Medieval Monday: Beowulf's Digression

So last week, we talked about Beowulf's insult, and this week I'm focusing on Beowulf’s Digression in lines 2009-2072 which focuses on a “what-if” scenario. Apparently, Hrothgar has promised his daughter, Freawaru, in marriage to Ingeld, King of the Heatho-Bards, a neighboring tribe with whom the Geats have been feuding. The previous King of the Heatho-Bards, Froda, was killed by the Danes (Freawaru’s people) as were many of his thanes. All hope “this woman will heal old wounds / and grievous feuds” (2027-2028). No pressure, right?

Beowulf doesn’t hold out much hope for this peace-making marriage, believing instead that “generally the spear / is prompt to retaliate when a prince is killed, / no matter how admirable the bride may be” (2029-2031). He envisions a scenario in which, after a few drinks, the Heatho-Bards resent the influx of Danes celebrating their kinswoman’s marriage. He posits that some will start noticing their ancestors’ armor in the hands of the visiting Danes: “your father’s sword, his favorite weapon / the one he wore when he went out in his war-mask / to face the Danes on that final day” (2047-2050). This observation will rile everyone up until eventually “one of the lady’s retainers lies / spattered in blood, split open” (2059-2060). Peace broken.

One thing I find interesting about this digression is the horrid, crazy situation in which poor Frearwaru may find herself. Many women were used as "peace-weavers" throughout history; girls married off in order to broker peace between the two tribes/nations. How jacked up is that? A single person, and one who basically has no power, responsible for ending hostility between tribes.
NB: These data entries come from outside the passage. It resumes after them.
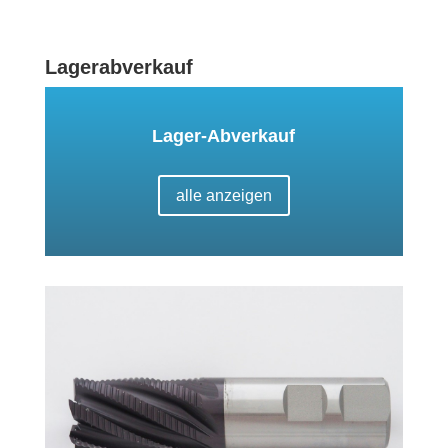
Lagerabverkauf
Lager-Abverkauf
alle anzeigen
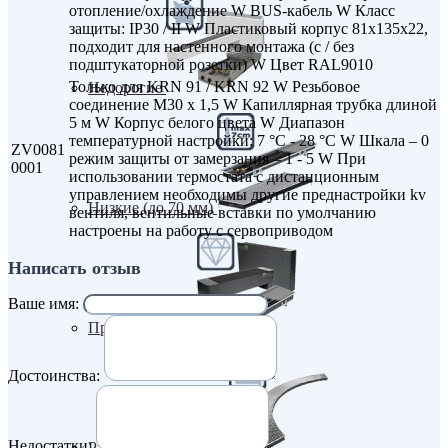
отопление/охлаждение W BUS-кабель W Класс
защиты: IP30 / II W Пластиковый корпус 81x135x22,
подходит для настенного монтажа (с / без
подштукаторной розетки) W Цвет RAL9010
Только для KRN 91 / KRN 92 W Резьбовое
Недорогие
соединение M30 x 1,5 W Капиллярная трубка длиной
5 м W Корпус белого цвета W Диапазон
температурной настройки: 7 °C - 28 °C W Шкала – 0
ZV0081
режим защиты от замерзания – 1 - 5 W При
0001
использовании термостата с дистанционным
управлением необходимы другие преднастройки kv
Низкие (до 70 мм)
вентиля, вентильные вставки по умолчанию
настроены на работу с сервоприводом
Написать отзыв
Ваше имя:
Премиум класс
Достоинства:
Недостатки:
Радиусные/Угловые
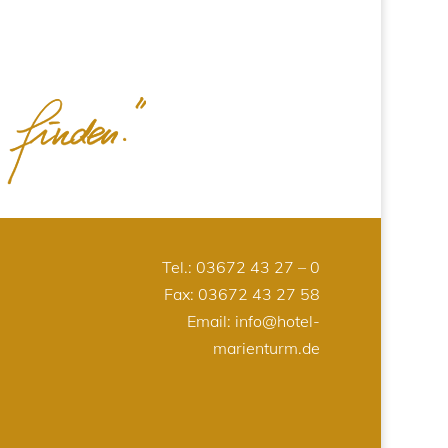
Tel.:
03672 43 27 – 0
Fax: 03672 43 27 58
Email:
info@hotel-
marienturm.de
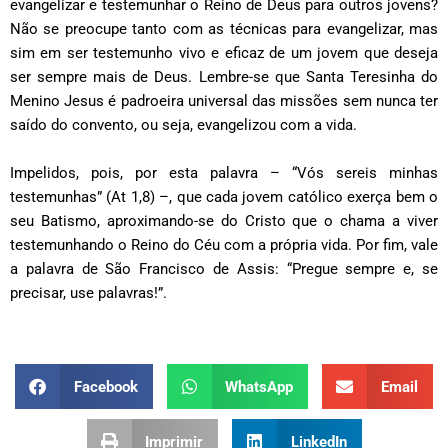
evangelizar e testemunhar o Reino de Deus para outros jovens?
Não se preocupe tanto com as técnicas para evangelizar, mas
sim em ser testemunho vivo e eficaz de um jovem que deseja
ser sempre mais de Deus. Lembre-se que Santa Teresinha do
Menino Jesus é padroeira universal das missões sem nunca ter
saído do convento, ou seja, evangelizou com a vida.
Impelidos, pois, por esta palavra – “Vós sereis minhas
testemunhas” (At 1,8) –, que cada jovem católico exerça bem o
seu Batismo, aproximando-se do Cristo que o chama a viver
testemunhando o Reino do Céu com a própria vida. Por fim, vale
a palavra de São Francisco de Assis: “Pregue sempre e, se
precisar, use palavras!”.
Facebook
WhatsApp
Email
Imprimir
LinkedIn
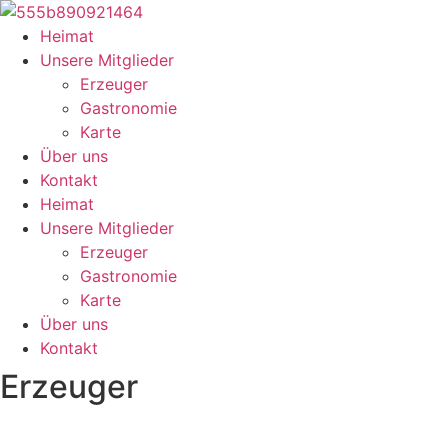
Zum
Inhalt
Heimat
springen
Unsere Mitglieder
Erzeuger
Gastronomie
Karte
Über uns
Kontakt
Heimat
Unsere Mitglieder
Erzeuger
Gastronomie
Karte
Über uns
Kontakt
Erzeuger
In Beowulf's hypothetical, this does not end well for Freawaru and Ingeld as he cannot forget the massive deathtoll visited upon him by Freawaru's father.

Another thing I find interesting about this digression is its very existence. Why does the poet include this strange tangent in a poem centered on the heroics of Beowulf? The story has nothing to do with Beowulf whatsoever. The feud is between the Danes and the Heatho-Bards, not the Geats; Beowulf didn’t really know Freawaru; the outcome of the feud seems to have no effect on Beowulf or the Geats.

The relationship between this digression and the Finn song from Heorot is clear. Finn thought he had brokered peace, but the conquered Danes rose up and killed him, raiding his treasure and bringing it back to Denmark, as soon as they were able (1070-1161). So too, Ingeld may believe he is brokering peace by marrying Freawaru, but the Heatho-Bards will, according to Beowulf, not stand for it, and even Ingeld may find himself in a position to choose between vengeance and his bride. Vengeance, of course, will win.

Beowulf’s prediction about Ingeld is the result of the lesson he learned from the bard’s song regarding Finn. Perhaps that is the reason for the digression: to show Beowulf’s wisdom. He can take the lesson learned from one tale and apply it to a similar situation. Honestly though, I am very unsure as to why the Ingeld digression or the Finn digression are a part of this poem. Any ideas?